Het artikel wordt als volgt gewijzigd:

1. Het afup-pensioen bedraagt de som van alle met inachtneming van het bepaalde in de artikelen E.2, E.2.1, E.2.2 en E.2.3 jaarlijks vastgestelde aanspraken op afup-pensioen.

2. Voor de deelnemer die meerdere (deeltijd-)dienstverhoudingen in de sector Politie vervult en bij het bereiken van de leeftijd van 55 jaar of daarna geheel of gedeeltelijk vervroegd uittreedt uit één of meer dienstverhoudingen, terwijl een of meer dienstverhoudingen worden voortgezet, wordt een pensioen toegekend dat hoort bij de dienstverhouding waaruit de deelnemer is ontslagen.

3. Bij de pensioenaanspraken bedoeld in de vorige leden worden betrokken de aanspraken die met inachtneming van artikel 18e.1 zijn vastgesteld.

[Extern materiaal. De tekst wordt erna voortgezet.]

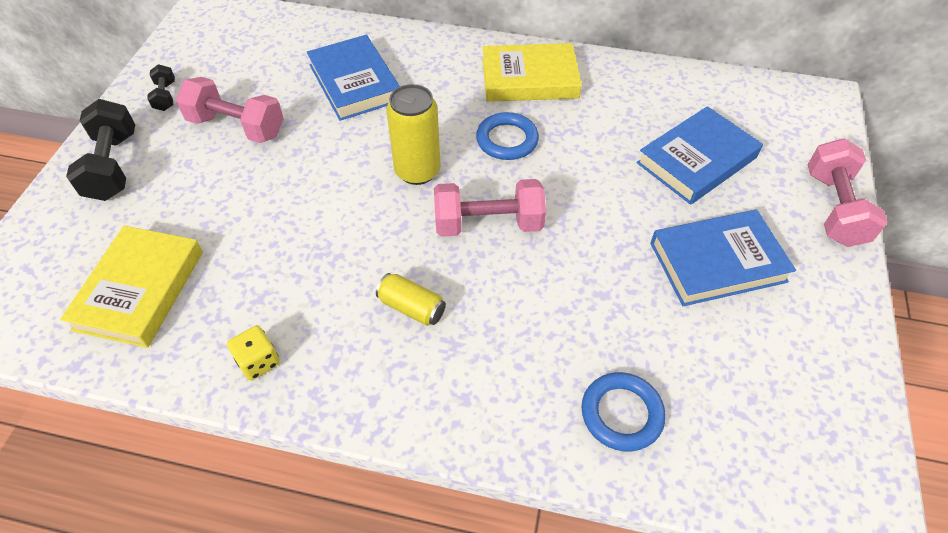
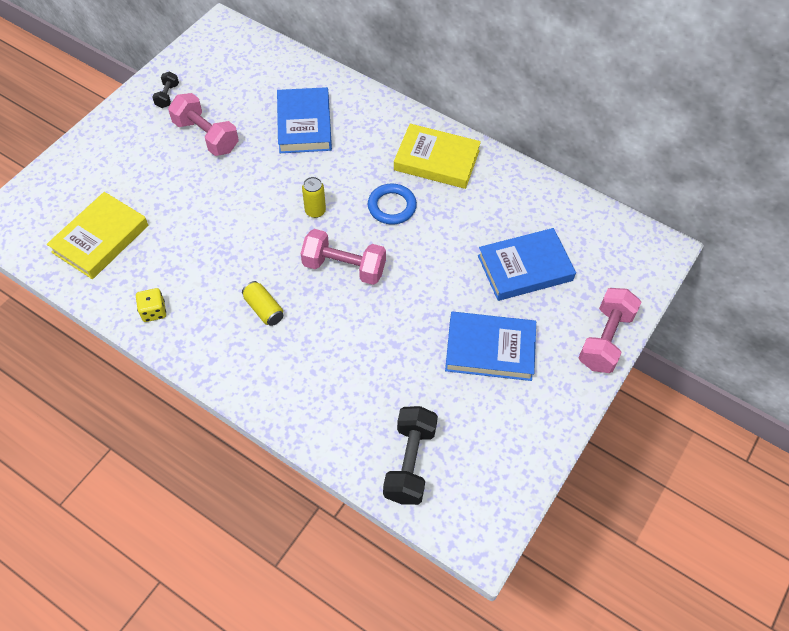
camera: 20 degrees right, 5 degrees up
(113, 166) = (114, 142): black dumbbell -> black dumbbell (410, 462)
(417, 171) = (315, 211): yellow can -> yellow can, size x0.60
(621, 414) = (361, 425): blue ring -> none

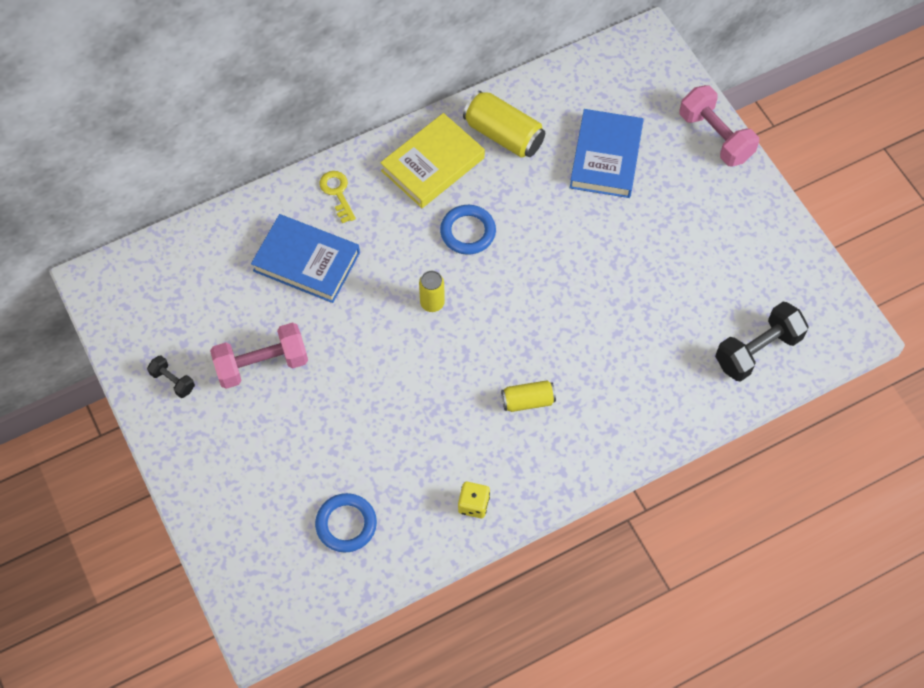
camera: 60 degrees left, 5 degrees up
(100, 239) = (346, 524): yellow book -> blue ring
(344, 267) = (518, 308): pink dumbbell -> none
(373, 116) = (337, 193): none -> yellow key
(410, 462) = (757, 350): black dumbbell -> black dumbbell turned 75 degrees counterclockwise
(490, 349) = (677, 231): blue book -> none
(495, 192) = (503, 135): none -> yellow can

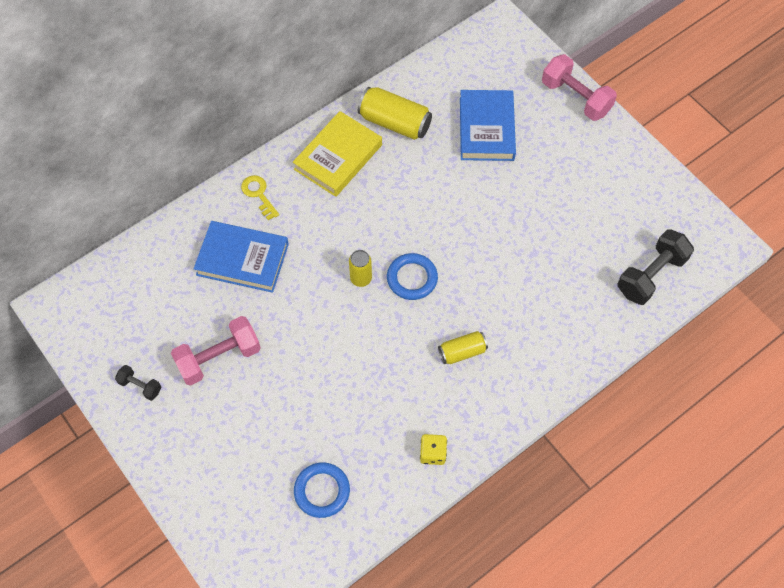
camera: 10 degrees left, 0 degrees up
(468, 232) = (380, 211): blue ring -> blue ring (412, 278)

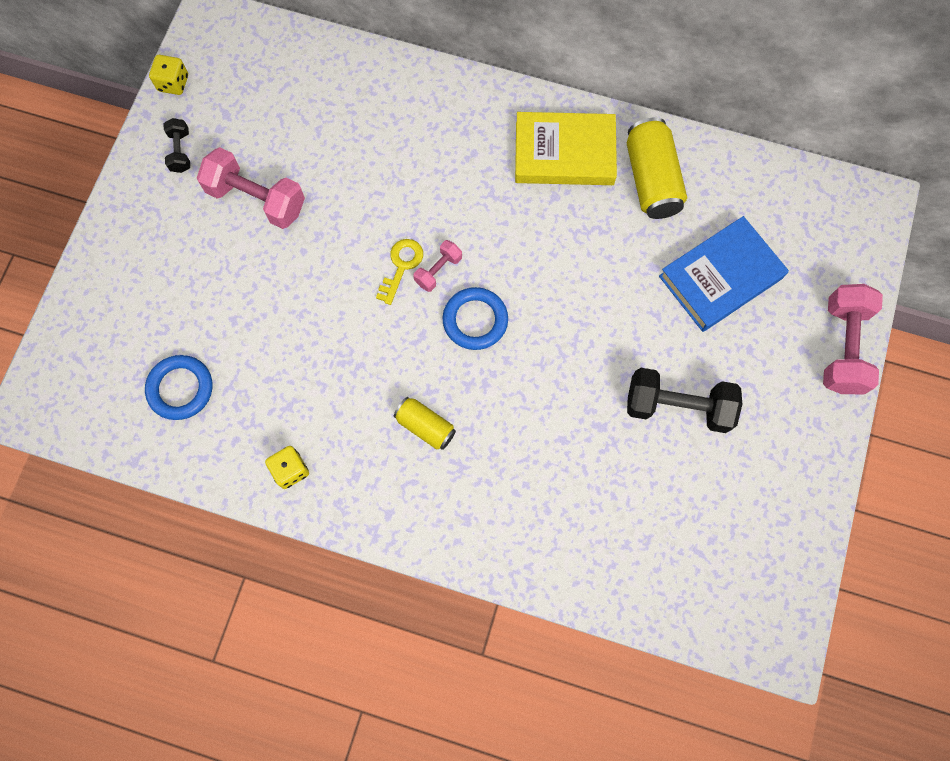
camera: 55 degrees right, 10 degrees up
(81, 359) = (173, 83): none -> yellow dice
(242, 259) = (378, 146): blue book -> none
(258, 194) = (462, 110): yellow key -> yellow key (401, 266)
(361, 278) = (438, 270): yellow can -> pink dumbbell
(651, 275) = (669, 574): black dumbbell -> black dumbbell (678, 406)

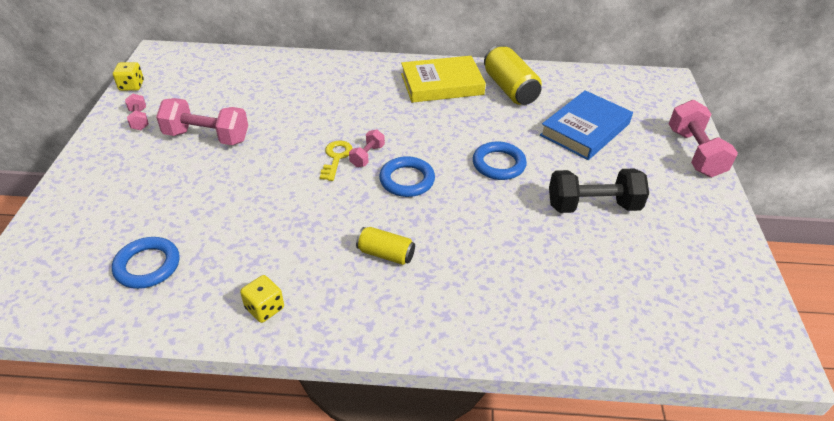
camera: 15 degrees left, 30 degrees down
(180, 151) = (139, 119): black dumbbell -> pink dumbbell
(591, 316) = (498, 164): none -> blue ring

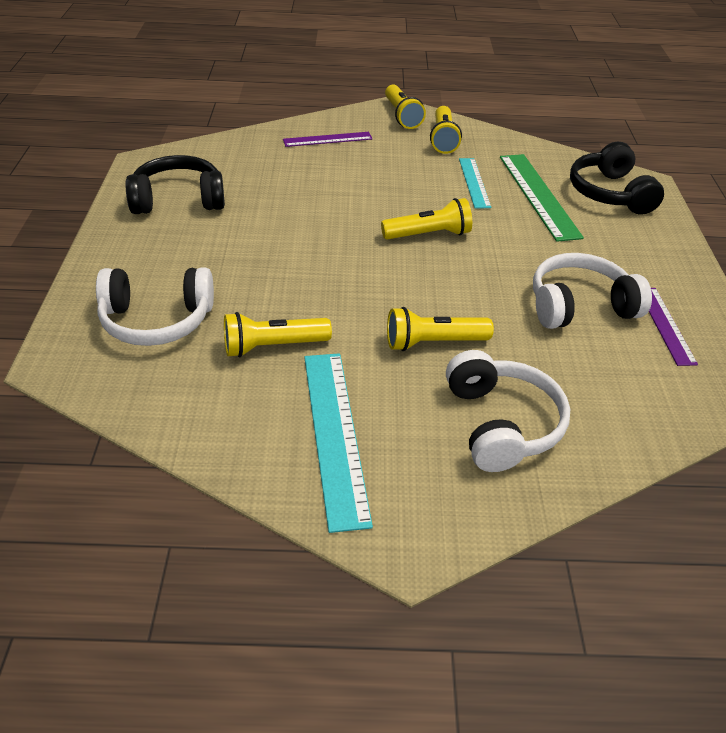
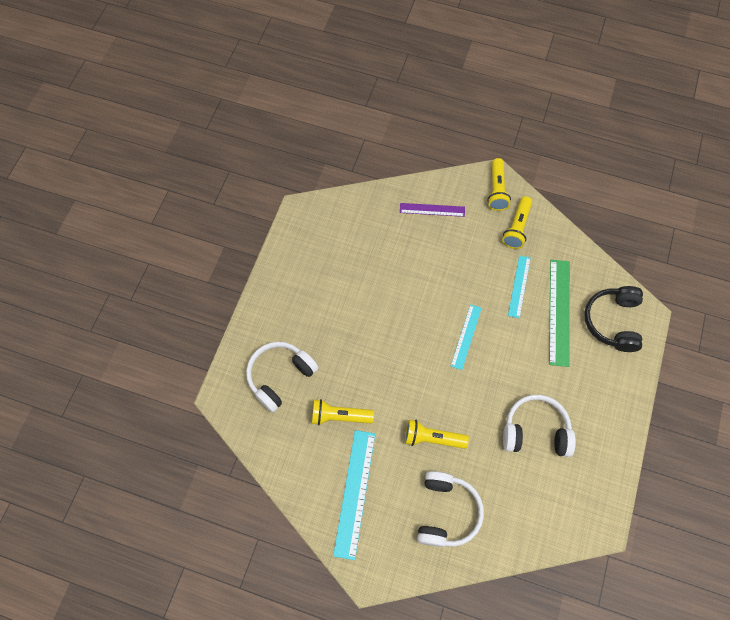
camera: 20 degrees right, 25 degrees up
(157, 320) = (280, 376): white headphones -> white headphones turned 120 degrees clockwise
(178, 200) = (314, 260): black headphones -> none
(429, 234) = (466, 336): yellow flashlight -> turquoise ruler
(665, 325) = (581, 462): purple ruler -> none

4. Indien het volgens de artikelen E.2 en E.2.1 berekende algemeen deel wordt toegekend met ingang van een datum, die is gelegen vóór respectievelijk na het tijdstip waarop de deelnemer de leeftijd van 61 jaar heeft bereikt, dan wordt het afup-pensioen actuarieel verlaagd respectievelijk verhoogd met toepassing van de in bijlage b van het onderhavige reglement weergegeven tabel.

5. Indien het volgens de artikelen E.2.2 en E.2.3 1 berekende specifiek deel wordt toegekend met ingang van een datum, die is gelegen vóór respectievelijk na het tijdstip waarop de deelnemer de leeftijd van 60 jaar heeft bereikt, dan wordt het afup-pensioen actuarieel verlaagd respectievelijk verhoogd met toepassing van de in bijlage c van het onderhavige reglement weergegeven tabel.

6. In geval van gedeeltelijke vervroegde uittreding wordt het met toepassing van de voorgaande leden berekende afup-pensioen evenredig aan de mate van uittreding toegekend dan wel aangepast.

Artikel G.1

Het artikel wordt als volgt gewijzigd:

Dit reglement met bijlagen, inwerking getreden op 1 januari 2001 is laatstelijk gewijzigd met ingang van 1 januari 2004.

Bijlage a, behorende bij artikel A.2 van het Afup-opbouwreglement

Bijlage a wordt als volgt gewijzigd:

In punt 3 komt de verwijzing naar artikel 5a.5 te vervallen.

Punt 11 wordt vernummerd tot punt 12 en een nieuw punt 11 wordt opgenomen, luidende:

11. hoofdstuk 18e. Vaststelling van de tot 1 januari 2004 onder eindloon opgebouwde aanspraken

artikel 18e.1 Vaststelling aanspraken

artikel 18e.2 Toekenningen in het jaar 2004

artikel 18e.3 Toekenningen in het jaar 2004

Artikel II

De wijzigingen bedoeld in artikel I treden in werking met ingang van de tweede dag na de dagtekening in de Staatscourant waarin de gewijzigde teksten worden geplaatst en werken terug tot en met 1 januari 2004.

De Minister van Binnenlandse Zaken en Koninkrijksrelaties,J.W. Remkes.